ZAHLEH, Lebanon — Every morning in northeastern Lebanon, hundreds of Syrian children are picked up from refugee settlements, loaded onto trucks and taken to the fields or shops for a day’s work that earns $4 or less.
Throughout the day, young boys and girls walk along dirt roads, carrying baskets of fruits and vegetables from the fields to shops. Some are barefoot, while others struggle with the heavy load.
The children, some as young as 7, are cheap labor in Lebanon and Jordan, where they’ve fled the Syrian civil war. And they are fast becoming primary providers for their families as the adults can’t find jobs in exile. They work long hours of manual labor in fields, farms and shops for little pay, according to a U.N. report issued Friday.
More than two million Syrians have fled their country’s civil war, now in its third year, seeking shelter in neighboring countries such as Jordan, Lebanon, Turkey and Iraq. At least half of the refugees — 1.1 million — are children. Of those, some 75 percent are under the age of 12, according to the United Nations refugee agency.

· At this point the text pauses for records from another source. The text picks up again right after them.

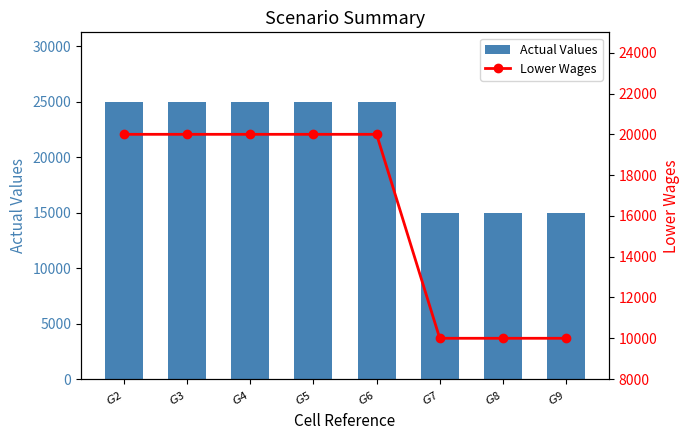

Reading left to right, list all the values displayed in this chart.

Actual Values: $G$2=25000	$G$3=25000	$G$4=25000	$G$5=25000	$G$6=25000	$G$7=15000	$G$8=15000	$G$9=15000
Lower Wages: $G$2=20000	$G$3=20000	$G$4=20000	$G$5=20000	$G$6=20000	$G$7=10000	$G$8=10000	$G$9=10000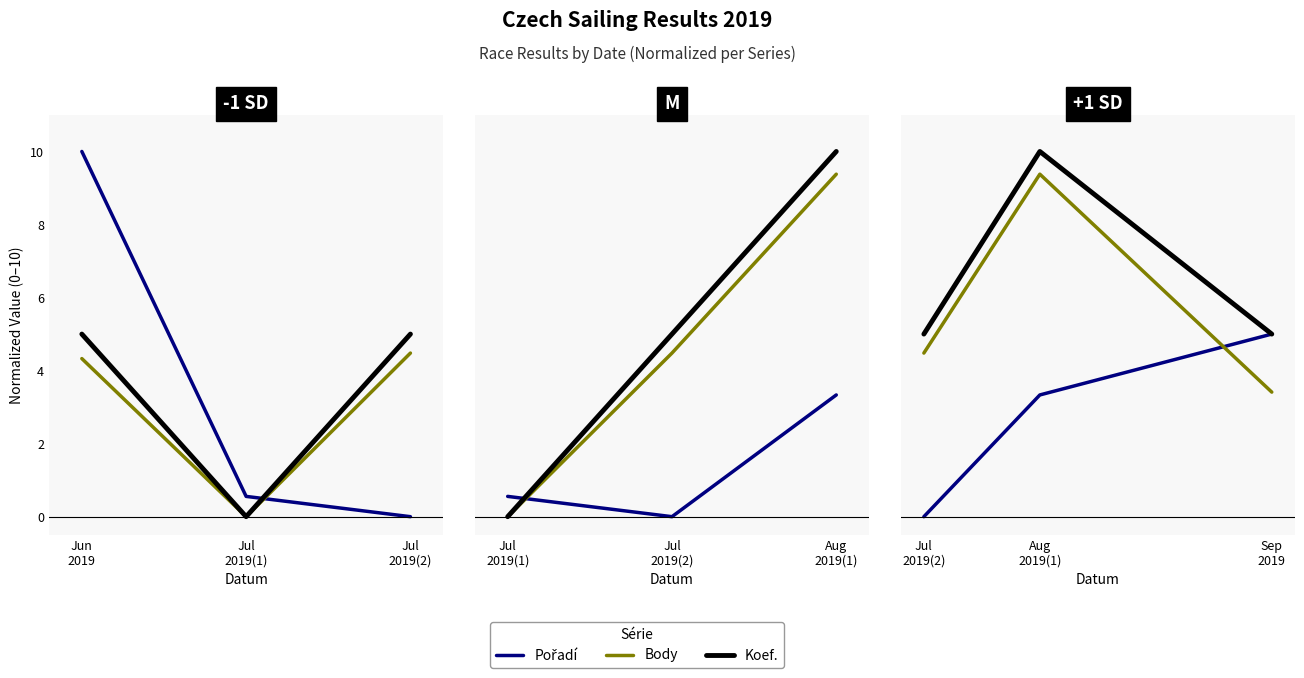

What is the label of the 1st point from the left?

Jul 2019(2)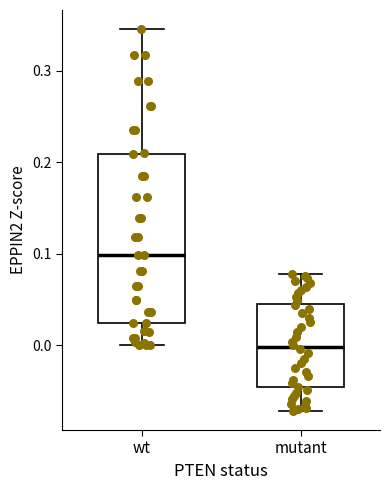

Which box is the tallest, from its lower edge to its upper edge?

wt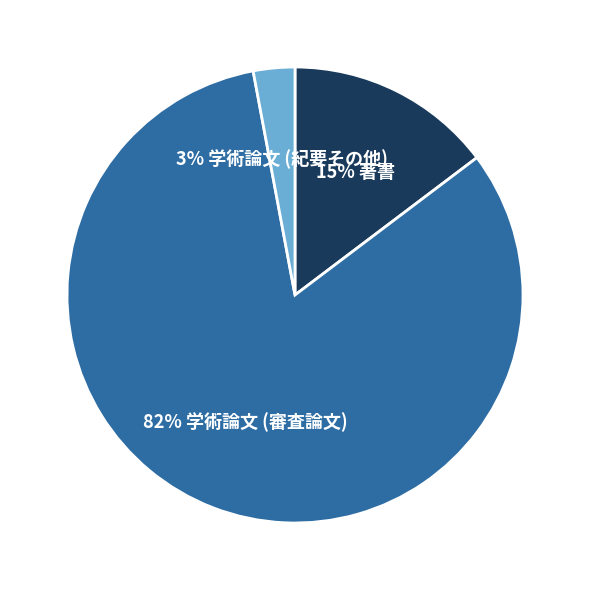

Rank the categories by value from highest to lowest.

82% 学術論文 (審査論文), 15% 著書, 3% 学術論文 (紀要その他)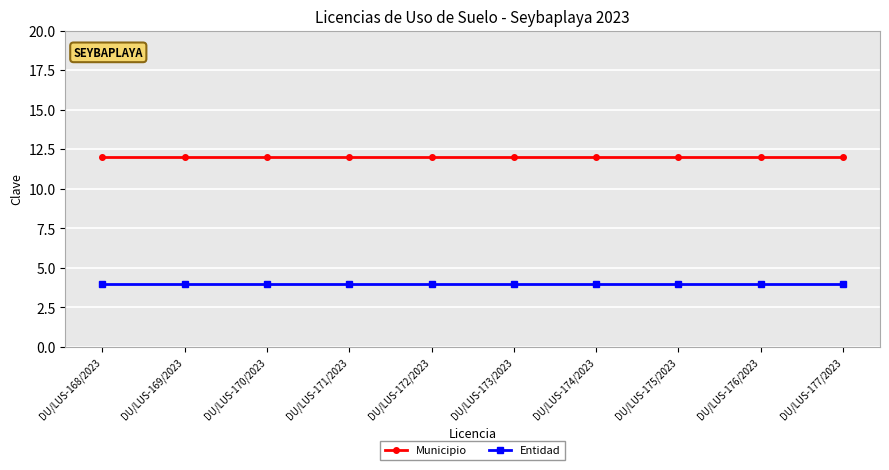

List the series in order of their overall mean, highest first.

Municipio, Entidad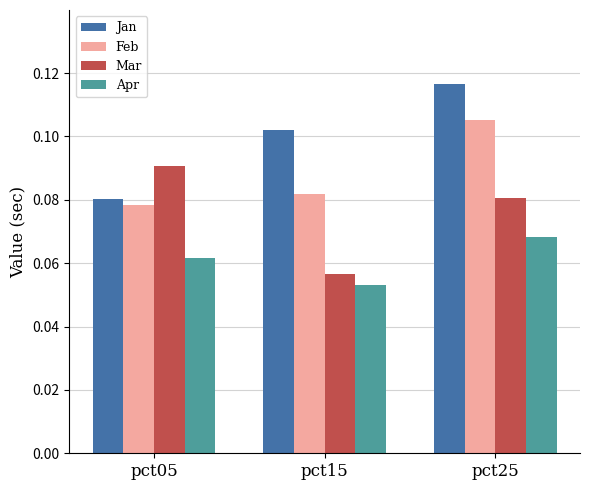

Count the number of categories in the chart.

3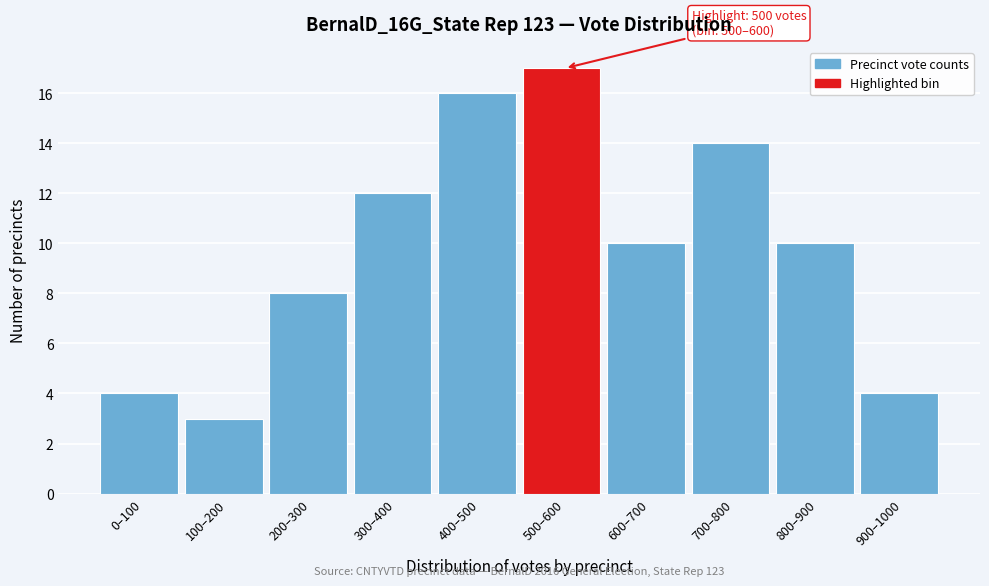

Reading left to right, transcribe all the data shown in this chart.

0–100=4	100–200=3	200–300=8	300–400=12	400–500=16	500–600=17	600–700=10	700–800=14	800–900=10	900–1000=4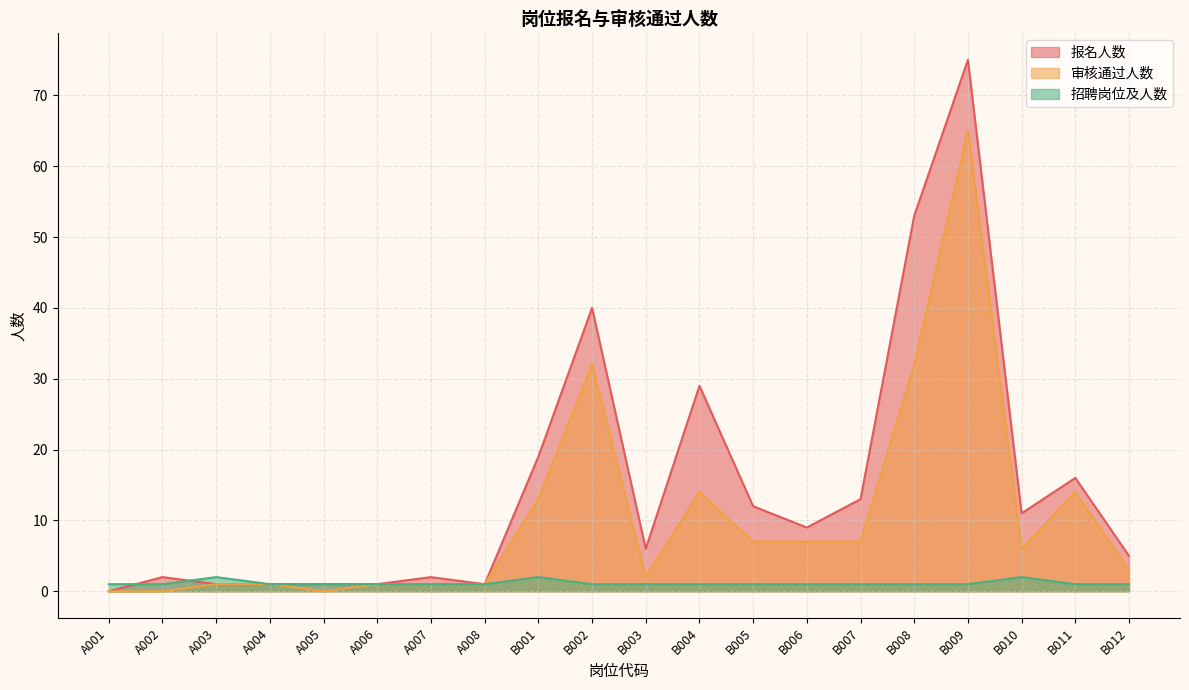

Which series has the widest spread of values?

报名人数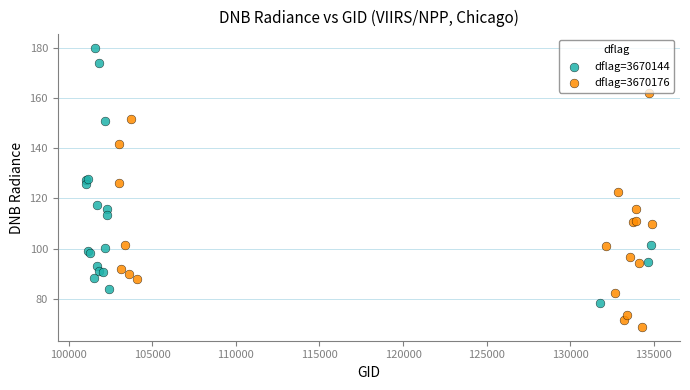

Which series has the largest Y range (max minus min)?

dflag=3670144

The 65-page report issued yesterday by the UNHCR highlighted the plight of the children, who are growing up in fractured families, missing out on education as they turn to manual labor, sometimes under dangerous or exploitative conditions, the report said.
“If we do not act quickly, a generation of innocents will become lasting casualties of an appalling war,” said Antonio Guterres, the U.N.’s High Commissioner for Refugees, during a visit to Lebanon’s border town of Arsal. Tens of thousands of Syrians have arrived there in recent weeks alone.
With all those refugees competing for work, the children are attractive laborers.
“There are thousands like me and they prefer to employ boys, not men, because they will do whatever they tell them to, and for less money,” said Abu Mussab, a 36-year-old refugee from a village near Syria’s war ravaged northern city of Aleppo.